*** DATA SHOWN
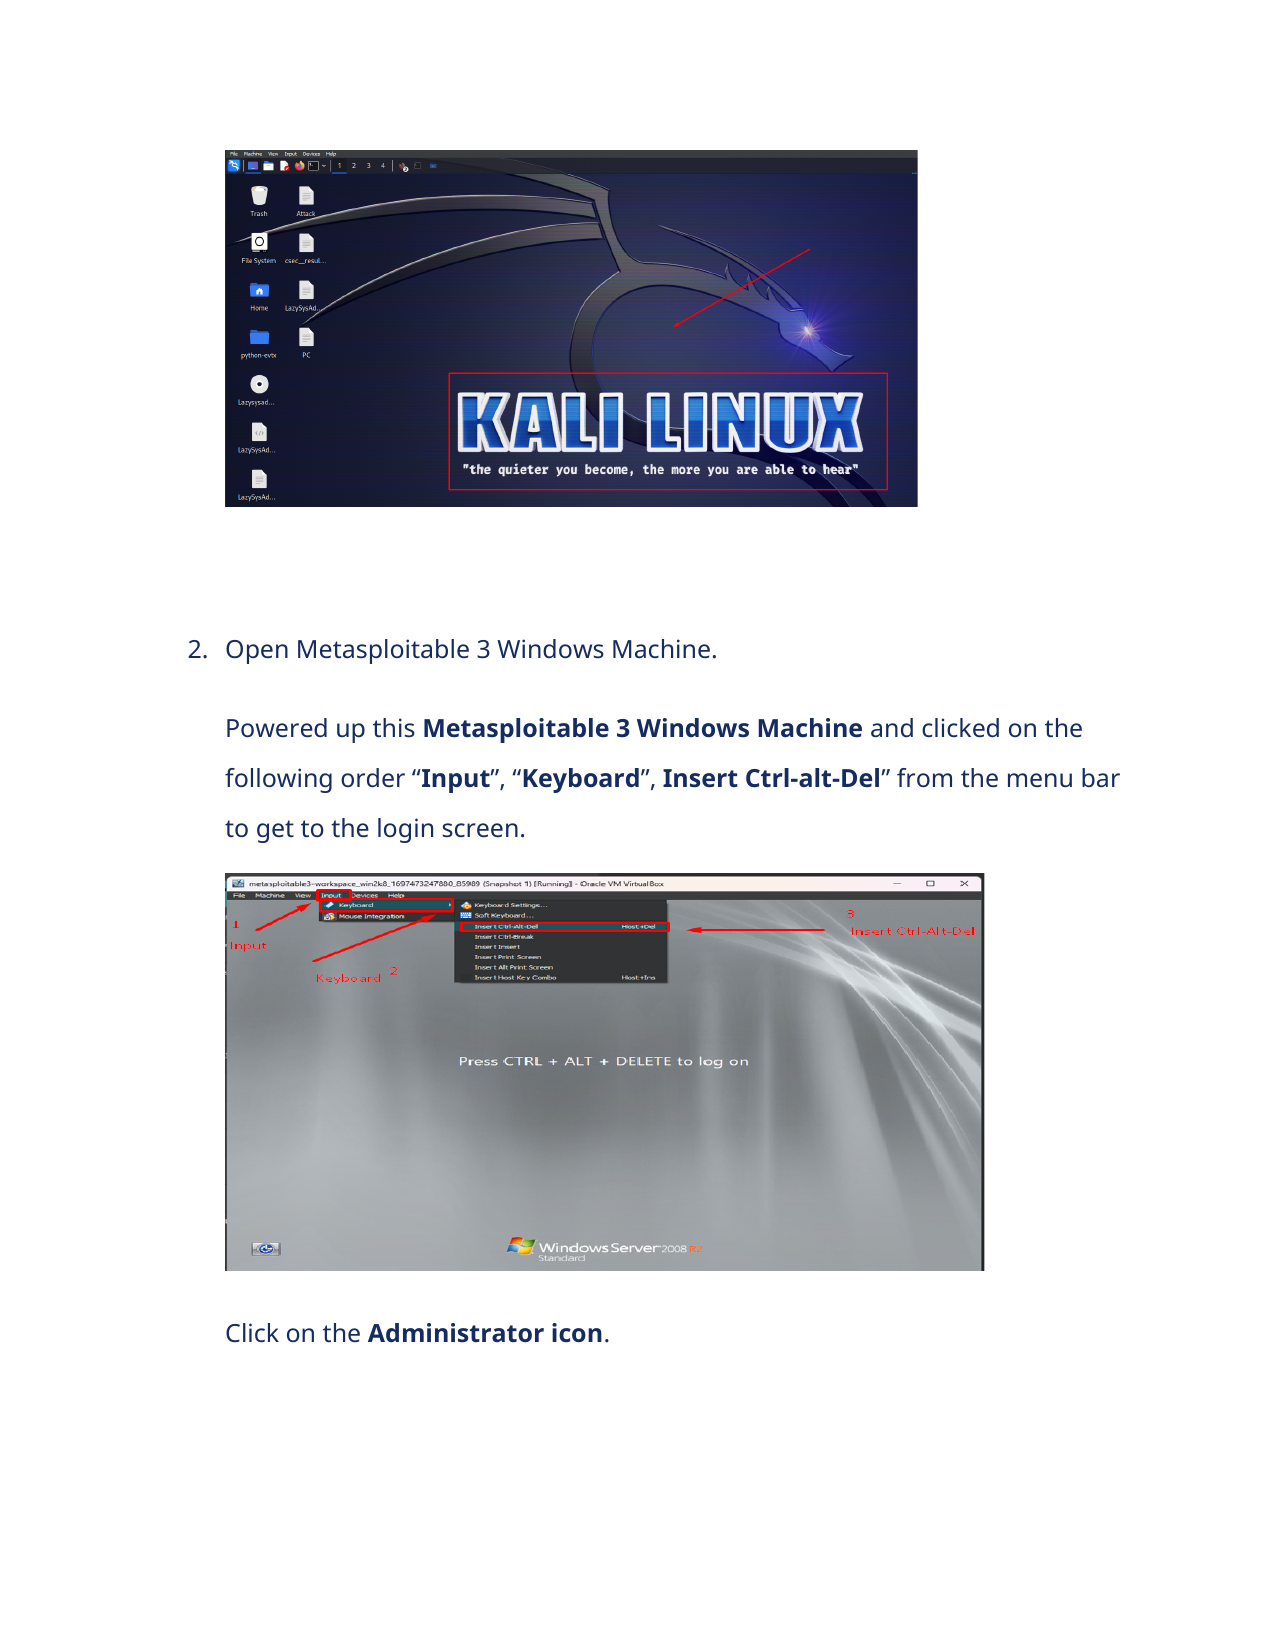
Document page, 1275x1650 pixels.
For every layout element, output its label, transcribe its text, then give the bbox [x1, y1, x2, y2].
******
*** DATA SHOWN
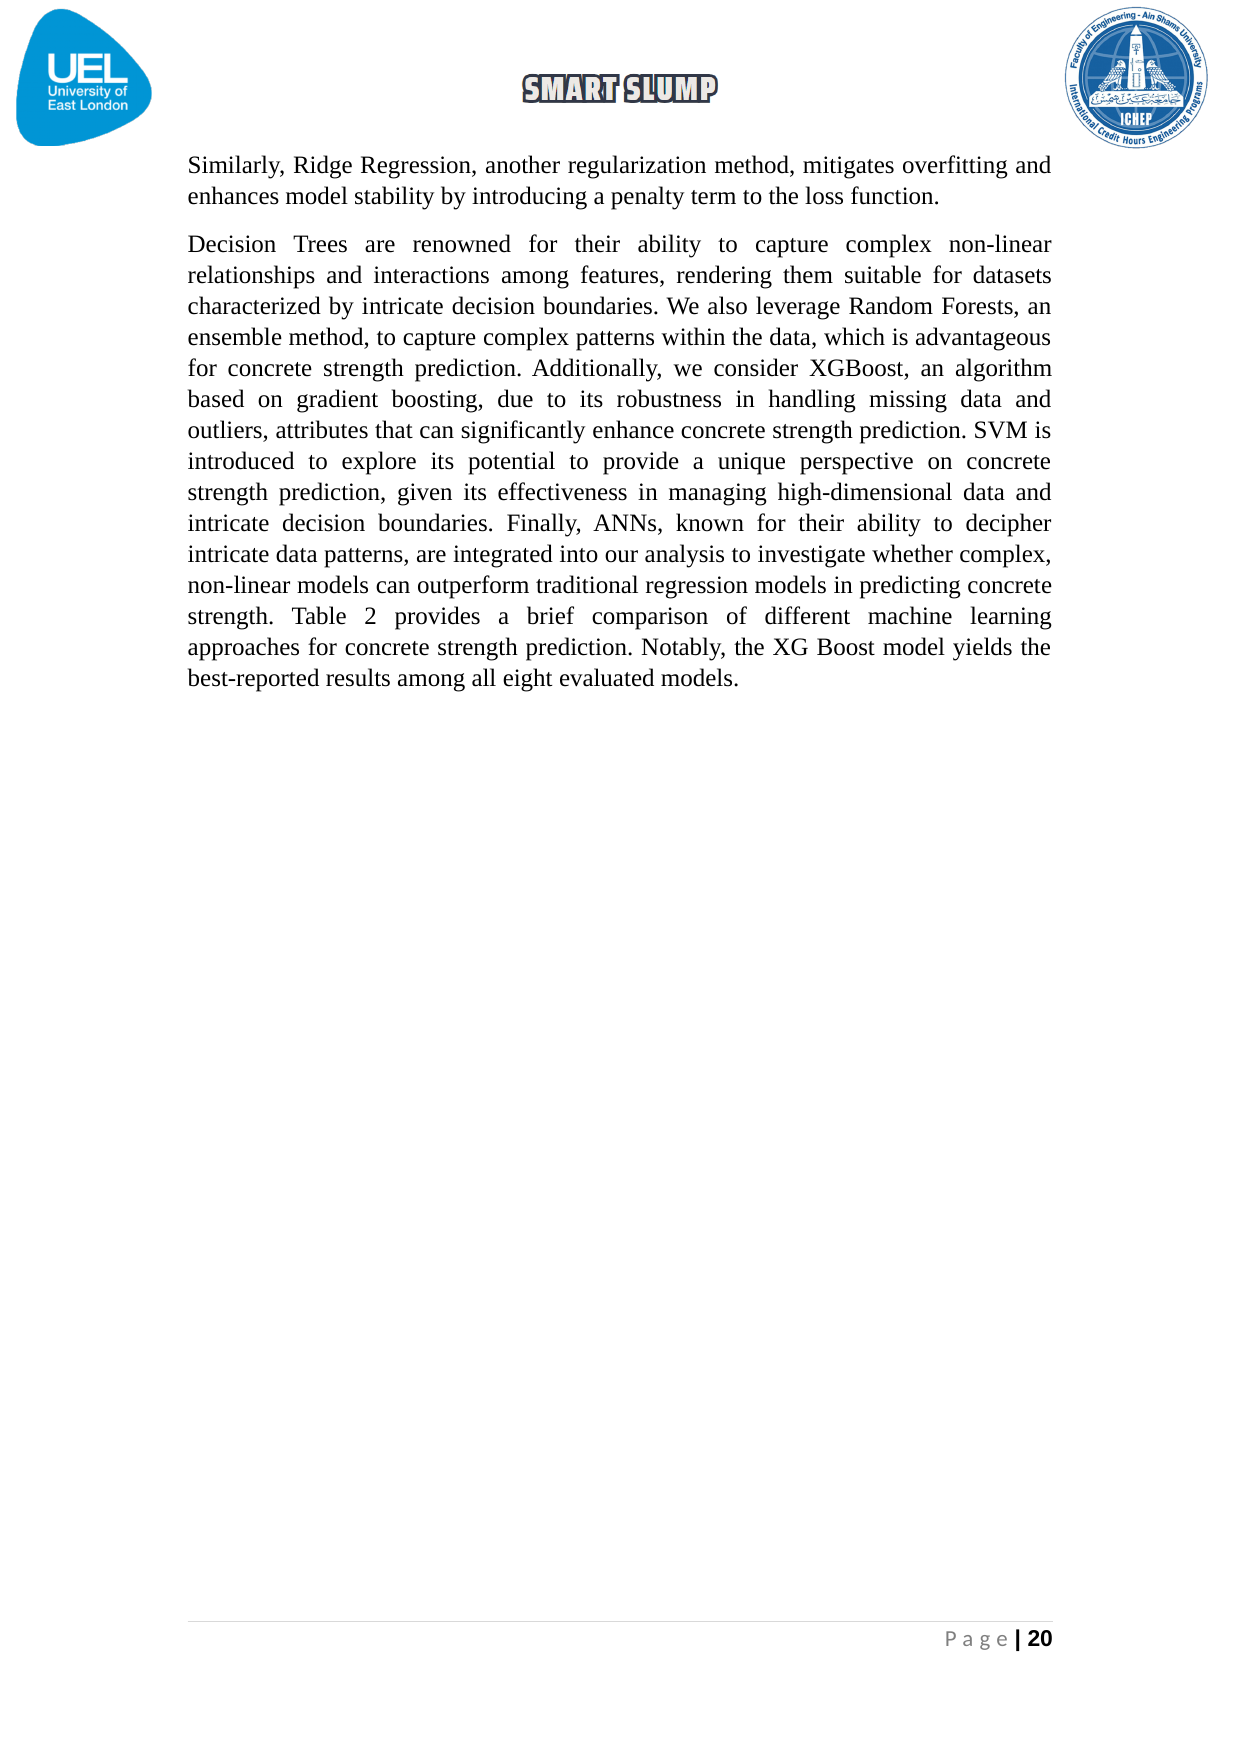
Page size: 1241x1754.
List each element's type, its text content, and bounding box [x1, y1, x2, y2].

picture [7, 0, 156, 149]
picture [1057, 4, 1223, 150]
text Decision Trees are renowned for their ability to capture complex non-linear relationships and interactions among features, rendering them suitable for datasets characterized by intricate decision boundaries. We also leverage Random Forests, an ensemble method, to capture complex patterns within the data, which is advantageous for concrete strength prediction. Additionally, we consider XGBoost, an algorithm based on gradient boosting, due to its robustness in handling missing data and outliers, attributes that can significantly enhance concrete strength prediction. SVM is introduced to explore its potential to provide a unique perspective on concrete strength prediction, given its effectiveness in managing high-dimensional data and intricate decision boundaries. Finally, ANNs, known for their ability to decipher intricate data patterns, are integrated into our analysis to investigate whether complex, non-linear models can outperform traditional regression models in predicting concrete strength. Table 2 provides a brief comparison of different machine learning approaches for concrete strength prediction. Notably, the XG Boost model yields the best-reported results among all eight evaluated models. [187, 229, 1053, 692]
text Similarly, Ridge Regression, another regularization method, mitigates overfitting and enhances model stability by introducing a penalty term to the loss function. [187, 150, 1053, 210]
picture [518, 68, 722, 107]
******
*** DATA SHOWN
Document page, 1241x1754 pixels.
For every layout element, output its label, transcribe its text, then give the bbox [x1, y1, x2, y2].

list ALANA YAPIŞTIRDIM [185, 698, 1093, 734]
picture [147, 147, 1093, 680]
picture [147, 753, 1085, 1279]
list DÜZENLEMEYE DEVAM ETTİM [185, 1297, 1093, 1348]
******
YOUR GOAL: Search the entries above for the word "pixels" and count the lines that hold it. Reply with only that number.

TASK RESPONSE: 2